* U.S. set for last-minute scramble to avert "fiscal cliff"
* European shares edge higher after return from holidays
* Yen hits 21-month low as monetary easing eyed
By Marc Jones
LONDON, Dec 27 World shares and the euro edged
higher on Thursday as U.S. lawmakers prepared to resume
negotiations to avoid a fiscal crunch, while the yen hit a
two-year low on the prospect of drastic monetary easing.
President Barack Obama will try to revive budget crisis
talks which stalled last week when he returns to Washington on
Thursday after cutting short his Christmas holiday in Hawaii.
In a sign that there may be a way to break the deadlock,
Republican House of Representatives Speaker John Boehner urged
the Democrat-controlled Senate to act to pull back from the
so-called "fiscal cliff" and offered to at least consider any
plan the upper chamber produced.
European shares were up 0.3 percent and heading
back towards last week's 19-month high at 1300 GMT as trading
resumed after the Christmas holiday break.
The MSCI global index was also up 0.3
percent ahead of what was expected to be a flat open on Wall
Street. Japan's Nikkei had earlier hit a 21-month high, amid
signs the country's authorities are preparing to ease policy
"The majority view is that a solution will be reached on the
'fiscal cliff' in a timely fashion," said XBZ European equity
options broker Mike Turner.
"Most people are taking a neutral stance, as opposed to
trying to second-guess the outcome of the U.S. talks," he said.

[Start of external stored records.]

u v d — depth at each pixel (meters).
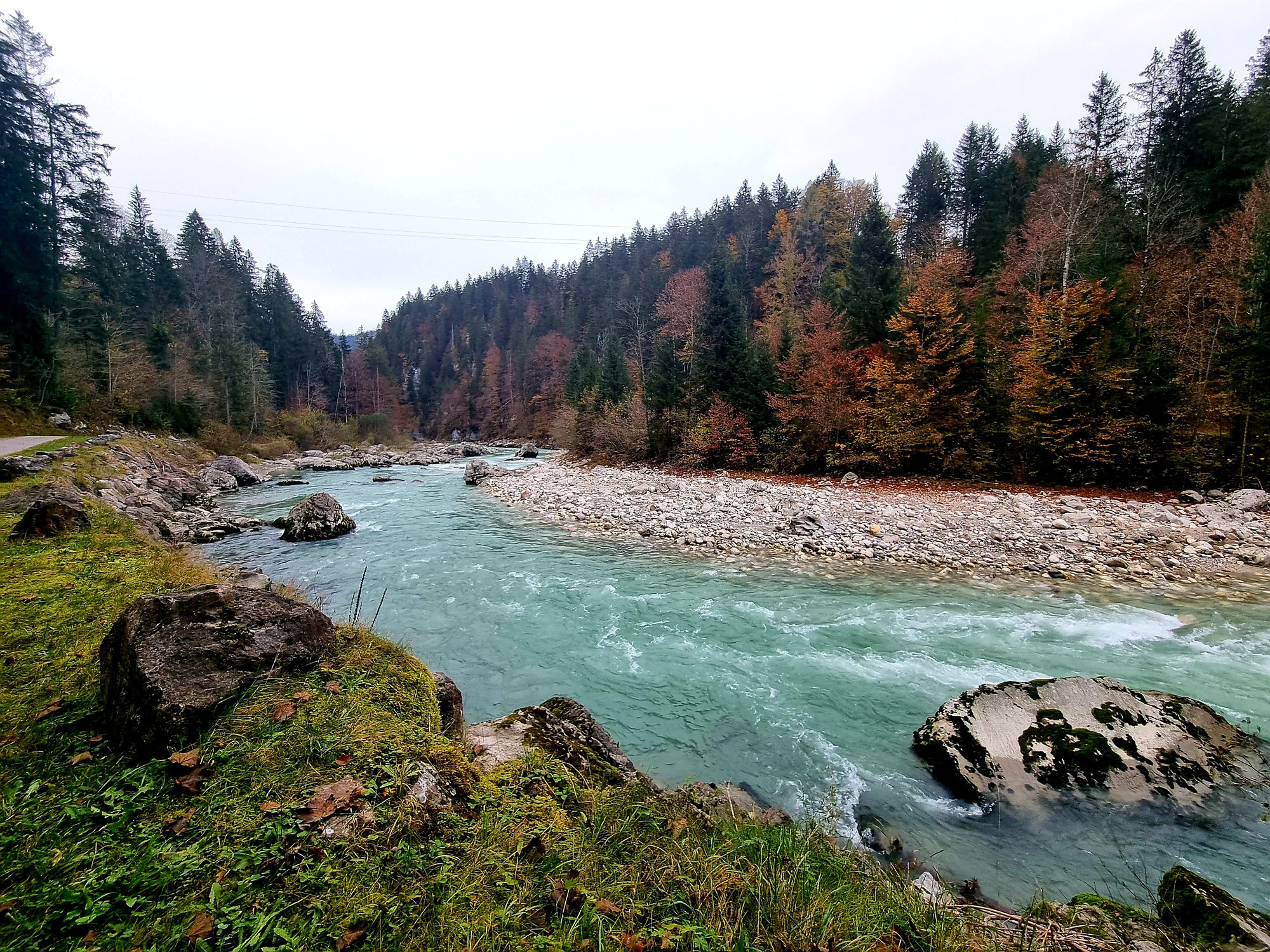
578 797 3.52
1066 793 5.18
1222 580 11.75
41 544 7.88
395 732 3.33
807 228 47.84
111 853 2.34
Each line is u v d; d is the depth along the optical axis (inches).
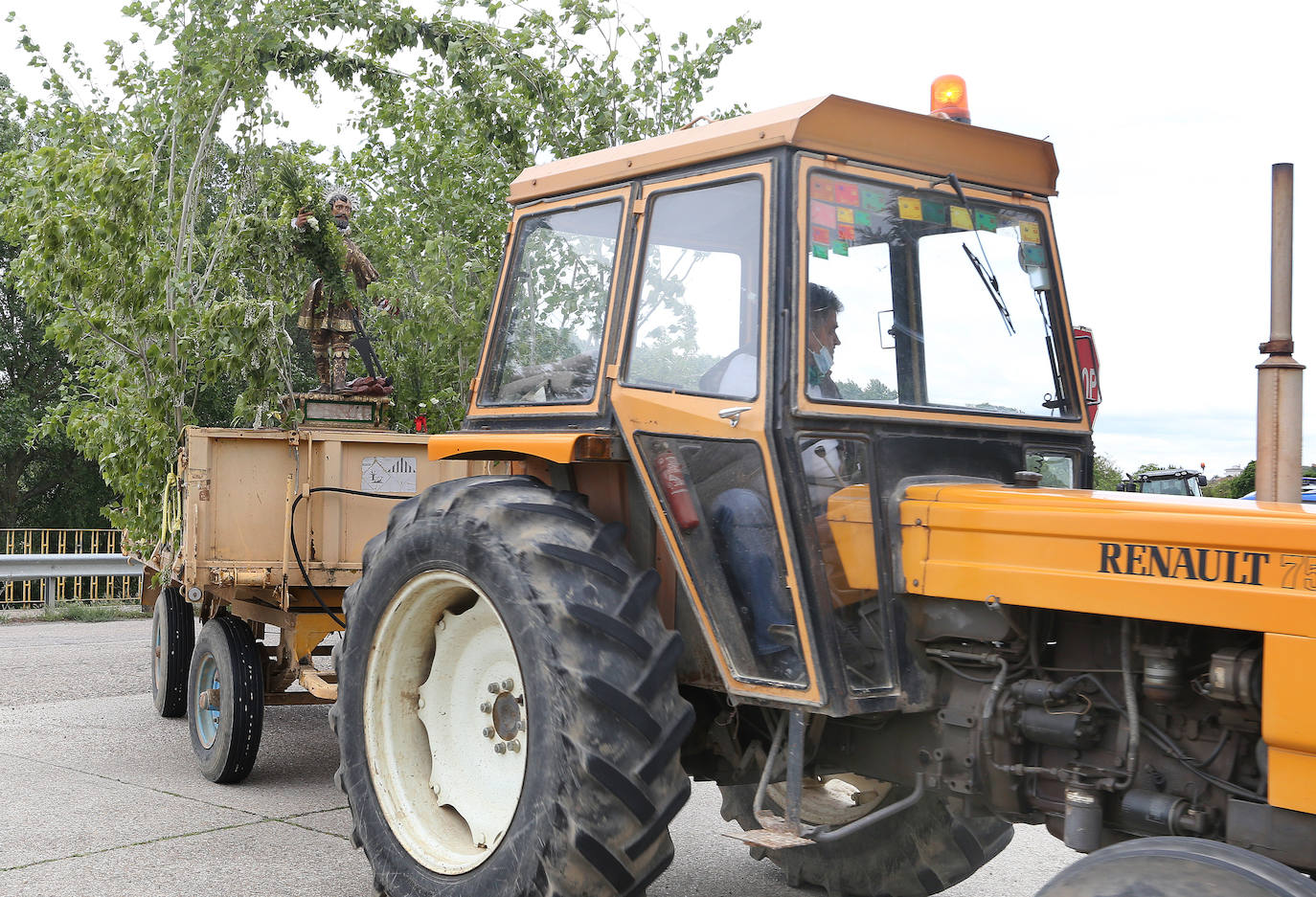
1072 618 123.8
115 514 319.9
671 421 137.7
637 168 147.2
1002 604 121.2
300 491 239.3
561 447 145.7
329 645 298.4
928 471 136.3
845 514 129.3
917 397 137.7
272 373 308.8
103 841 193.2
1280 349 139.7
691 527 137.6
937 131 142.6
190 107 303.0
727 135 135.1
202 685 245.4
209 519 234.2
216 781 234.5
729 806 174.6
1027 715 123.0
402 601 157.1
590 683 129.8
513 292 166.4
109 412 307.1
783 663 131.0
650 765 130.4
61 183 288.5
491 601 141.3
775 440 125.4
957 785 129.5
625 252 147.5
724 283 135.3
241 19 292.8
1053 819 124.8
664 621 151.6
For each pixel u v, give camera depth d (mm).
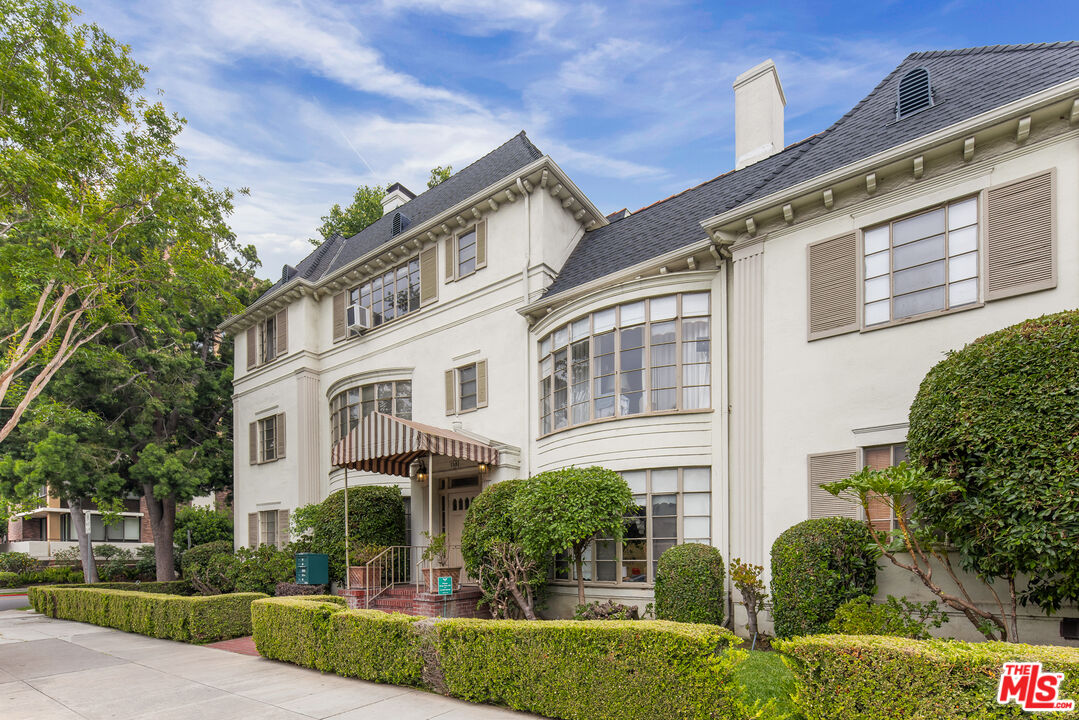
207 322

Economists warn that the "fiscal cliff" of higher taxes and
spending cuts worth $600 billion and set to kick in from
January, could push the world's largest economy into recession,
dragging other countries with it.
Such concerns underpinned the dollar as the fiscal impasse
continues to sap investor appetite for risky assets, raising the
dollar's safe-haven appeal.
Against the Japanese currency, the dollar at 85.87 yen
reached its highest since September 2010, with investors
accelerating their yen sales after Prime Minister Shinzo Abe
said his newly formed government would pursue a bold monetary
policy, a flexible fiscal policy and a growth strategy to
encourage private investment.
The yen has now fallen roughly 10.5 percent versus the
dollar in 2012, its biggest annual drop since 2005. At the same
time Japan's benchmark Nikkei is now up 22 percent for the year.
"The present yen weakness is related to the new government,
which seems devoted to push through both fiscal and monetary
policy changes and take direct measures to weaken the yen," said
Richard Falkenhall, currency strategist at SEB in Stockholm.
"Yen weakness could very well continue. We see the yen as
extremely over-valued considering the weak fundamentals we see
in Japan," he added.
The euro, which has been supported in recent weeks by an
improvement in the outlook towards the euro zone, climbed 0.4
percent to $1.3266.
French consumer confidence data helped consolidate the rise
as it rose unexpectedly in December to the highest level since
August despite increased concerns about rising unemployment.
Things appeared less certain in Italy though. Morale among
manufacturers rose slightly for the second month in a row but
broader business morale fell to its lowest level on record.
While focus will be firmly on the budget discussions in
Washington, economic data due at 1330 GMT includes weekly
initial jobless claims where little change is expected, and the
Chicago Fed Midwest Manufacturing Index for November.
In commodity markets, London copper rose 1.7 percent
to a one-week high of $7,945.25 a tonne after some positive data
from China, the world's top copper buyer whose economy is now a
key driver of global growth.
Profits earned by China's industrial companies jumped 22.8
percent in November from a year ago, accelerating from October's
20.5 percent, Beijing reported. "People are
hopeful that China's economy will recover next year," said Zhang
Ao, an analyst at Minmetals Futures.
The U.S. wrangling hung over oil and gold, however. Brent
crude slipped back below $111 a barrel although the
Chinese data, unrest in the Middle East and hopes that the new
Japanese government's policies would spur demand, helped limit
Gold fell $4.58 an ounce to $1,654.91. It has come
off a 4-month low of $1,635.09 struck last Thursday, but remains
below a record high of around $1,920 hit in September 2011.
With bond investors also focusing on Washington, German
government bond futures were little changed at 144.72.
Analysts believe that even if a U.S. compromise is not
reached before year end - as initially expected - budget
measures could be agreed in January and enforced retroactively.
"Safe-haven assets (such as Bunds) should remain supported
as long as the fiscal cliff debate remains unsolved. But there
is no sense of panic. The market has come to some sort of
understanding that the end of December is not an extremely hard
deadline," said Commerzbank rate strategist Rainer Guntermann.